Et s’il vous plaît, sentez-vous tous concernés, cela peut toucher beaucoup de monde autour de vous : une compagne, une mère, une amie, une sœur, une fille…
🌷Quelle place a occupé le sport pendant cette période ?🌷
Une place immense ! Je n’ai pas arrêté le travail, ni le CrossFit. Mais attention, c’est très personnel, chaque personne réagit différemment face à une telle épreuve. Moi j’avais besoin de ça pour me dépasser, pour me sentir vivante et aussi pour le lien social (tombée malade en plein COVID, ça n’a pas été évident car j’étais très enfermée, personne ne pouvait m’accompagner à l’hôpital).
Fred a été très compréhensif et avec Marie, ils m’ont accompagnée avec tellement de bienveillance (Seb n’était pas coach encore). J’étais vite essoufflée car les traitements fatiguent beaucoup et ont des effets sur le cœur sur le long terme, mais on a su adapter ou s’arrêter par moment ! 😅
Je me souviens du jour où j’ai enfin enlevé mon bonnet, je crevais de chaud on s’entraînait dehors à midi en plein soleil, j’avais qu’une envie c’était de l’enlever. Fred est venu me dire de l’enlever avec insistance, que si j’avais chaud, jamais personne ne me jugerait ici. Je lui ai répondu « Jamais de la vie tu me verras comme ça ! ». Mdr… le lendemain je venais le crâne à l’air ! 😂 Et je me suis sentie bien et surtout j’avais moins chaud 😂. Malgré les regards, les adhérents eux aussi ont tous été bienveillants. A aucun moment je me suis sentie exclue à cause de ma maladie, bien au contraire.
Venir à la Box, c’était vraiment le meilleur moment de ma journée, je repartais le cœur rempli de belles ondes ☀️ et un peu plus forte pour affronter la suite.

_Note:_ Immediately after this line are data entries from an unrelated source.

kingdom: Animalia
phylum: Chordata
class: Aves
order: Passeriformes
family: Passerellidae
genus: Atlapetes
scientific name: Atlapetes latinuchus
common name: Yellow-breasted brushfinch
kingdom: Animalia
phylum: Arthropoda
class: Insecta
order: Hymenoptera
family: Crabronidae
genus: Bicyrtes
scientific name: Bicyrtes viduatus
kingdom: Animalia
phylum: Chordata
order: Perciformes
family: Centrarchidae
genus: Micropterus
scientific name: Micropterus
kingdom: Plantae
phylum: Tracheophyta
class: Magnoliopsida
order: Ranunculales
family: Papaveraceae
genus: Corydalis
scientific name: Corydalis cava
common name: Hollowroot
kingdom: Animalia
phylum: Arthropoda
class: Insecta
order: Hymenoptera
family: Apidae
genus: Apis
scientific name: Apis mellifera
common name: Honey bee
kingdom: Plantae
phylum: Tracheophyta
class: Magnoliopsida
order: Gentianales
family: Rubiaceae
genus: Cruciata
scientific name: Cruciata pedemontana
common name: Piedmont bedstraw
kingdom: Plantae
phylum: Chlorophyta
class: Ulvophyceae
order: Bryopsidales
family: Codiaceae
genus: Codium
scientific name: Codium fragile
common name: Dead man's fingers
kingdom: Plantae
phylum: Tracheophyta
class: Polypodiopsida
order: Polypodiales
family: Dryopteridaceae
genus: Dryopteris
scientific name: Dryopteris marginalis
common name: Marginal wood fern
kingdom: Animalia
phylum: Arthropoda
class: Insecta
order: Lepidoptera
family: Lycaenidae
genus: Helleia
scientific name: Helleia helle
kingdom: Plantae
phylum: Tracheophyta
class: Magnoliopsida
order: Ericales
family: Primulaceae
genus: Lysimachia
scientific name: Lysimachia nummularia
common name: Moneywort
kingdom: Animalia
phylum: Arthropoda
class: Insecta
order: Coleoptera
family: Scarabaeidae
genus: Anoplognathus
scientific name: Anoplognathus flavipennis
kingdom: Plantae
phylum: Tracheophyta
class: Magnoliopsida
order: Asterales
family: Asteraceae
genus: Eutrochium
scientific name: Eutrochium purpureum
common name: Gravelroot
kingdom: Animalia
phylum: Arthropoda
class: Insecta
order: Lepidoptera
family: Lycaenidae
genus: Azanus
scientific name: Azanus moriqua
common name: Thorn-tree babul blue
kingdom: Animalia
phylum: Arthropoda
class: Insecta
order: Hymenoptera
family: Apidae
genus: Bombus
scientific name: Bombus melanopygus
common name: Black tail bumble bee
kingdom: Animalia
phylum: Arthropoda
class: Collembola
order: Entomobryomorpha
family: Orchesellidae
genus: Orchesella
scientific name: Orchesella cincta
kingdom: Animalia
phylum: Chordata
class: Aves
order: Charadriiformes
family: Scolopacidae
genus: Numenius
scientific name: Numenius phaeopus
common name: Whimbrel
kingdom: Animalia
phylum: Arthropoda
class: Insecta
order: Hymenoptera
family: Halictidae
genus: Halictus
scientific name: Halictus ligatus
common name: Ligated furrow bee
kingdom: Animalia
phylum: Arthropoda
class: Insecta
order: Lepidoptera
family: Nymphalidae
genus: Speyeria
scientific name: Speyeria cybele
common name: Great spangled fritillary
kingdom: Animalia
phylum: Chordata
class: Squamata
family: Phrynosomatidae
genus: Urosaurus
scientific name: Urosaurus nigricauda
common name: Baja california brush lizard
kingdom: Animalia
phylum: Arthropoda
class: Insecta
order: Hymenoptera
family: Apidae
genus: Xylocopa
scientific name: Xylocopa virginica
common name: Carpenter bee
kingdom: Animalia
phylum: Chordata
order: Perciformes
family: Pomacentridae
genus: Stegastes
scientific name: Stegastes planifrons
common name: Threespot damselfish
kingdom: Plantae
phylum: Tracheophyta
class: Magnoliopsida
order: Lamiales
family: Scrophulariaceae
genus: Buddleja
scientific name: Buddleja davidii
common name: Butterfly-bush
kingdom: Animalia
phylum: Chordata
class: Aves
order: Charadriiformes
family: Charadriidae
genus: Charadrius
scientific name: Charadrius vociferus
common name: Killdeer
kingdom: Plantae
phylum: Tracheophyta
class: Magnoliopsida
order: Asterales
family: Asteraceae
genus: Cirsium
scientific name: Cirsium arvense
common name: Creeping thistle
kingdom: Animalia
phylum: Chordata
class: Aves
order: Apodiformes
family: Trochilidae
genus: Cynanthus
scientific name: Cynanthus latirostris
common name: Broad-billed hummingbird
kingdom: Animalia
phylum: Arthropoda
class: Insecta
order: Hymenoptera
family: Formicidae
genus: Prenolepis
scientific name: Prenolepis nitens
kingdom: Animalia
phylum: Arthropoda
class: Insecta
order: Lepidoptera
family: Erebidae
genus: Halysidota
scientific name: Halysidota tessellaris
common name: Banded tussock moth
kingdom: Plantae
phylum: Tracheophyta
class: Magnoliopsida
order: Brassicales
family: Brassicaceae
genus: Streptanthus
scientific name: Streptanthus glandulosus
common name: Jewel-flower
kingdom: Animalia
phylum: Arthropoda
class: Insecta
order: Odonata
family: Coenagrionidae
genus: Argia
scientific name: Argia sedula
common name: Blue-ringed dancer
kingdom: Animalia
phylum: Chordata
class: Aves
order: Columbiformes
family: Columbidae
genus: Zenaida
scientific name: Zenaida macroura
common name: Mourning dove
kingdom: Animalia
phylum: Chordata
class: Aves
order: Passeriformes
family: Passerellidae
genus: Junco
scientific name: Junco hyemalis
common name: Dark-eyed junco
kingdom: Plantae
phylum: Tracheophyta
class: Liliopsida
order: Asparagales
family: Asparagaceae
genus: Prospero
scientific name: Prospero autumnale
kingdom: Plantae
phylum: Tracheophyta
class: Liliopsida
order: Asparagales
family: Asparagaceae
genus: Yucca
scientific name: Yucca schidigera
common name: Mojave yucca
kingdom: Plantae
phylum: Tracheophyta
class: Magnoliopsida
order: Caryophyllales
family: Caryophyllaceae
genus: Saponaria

🌷Et maintenant, comment vas-tu ?🌷
Aujourd’hui en rémission, je trace mon chemin. Je suis suivie pendant 5 ans, les risques de récidives interviennent en principe dans les 3 ans concernant mon cancer. C’est une angoisse à chaque contrôle, c’est éprouvant. Mais je me sens bien ! Plus forte que jamais, cette maladie a changé totalement ma façon de voir les choses, ma façon d’aborder la vie ou même les gens ! Je croque la vie à pleine dent aussi parce que quand on passe par là, on réalise beaucoup de choses que d’autres ne voient pas. Il y a des cicatrices que l’on voit, puis celles qui laissent une trace mais qu’on ne voit pas, à l’intérieur… Et s’il y a une chose que cette maladie m’aura apportée, c’est bien de prendre conscience qu’on a qu’une vie, qu’il ne faut pas s’attarder sur les choses superflues, profiter des gens qu’on aime, faire ce qu’il nous plaît à nous et que l’avis des autres compte peu au final. C’est peut-être déjà naturel pour certaines personnes mais moi, il m’aura fallu ce combat pour le réaliser : profiter aujourd’hui car demain tout peut s’arrêter.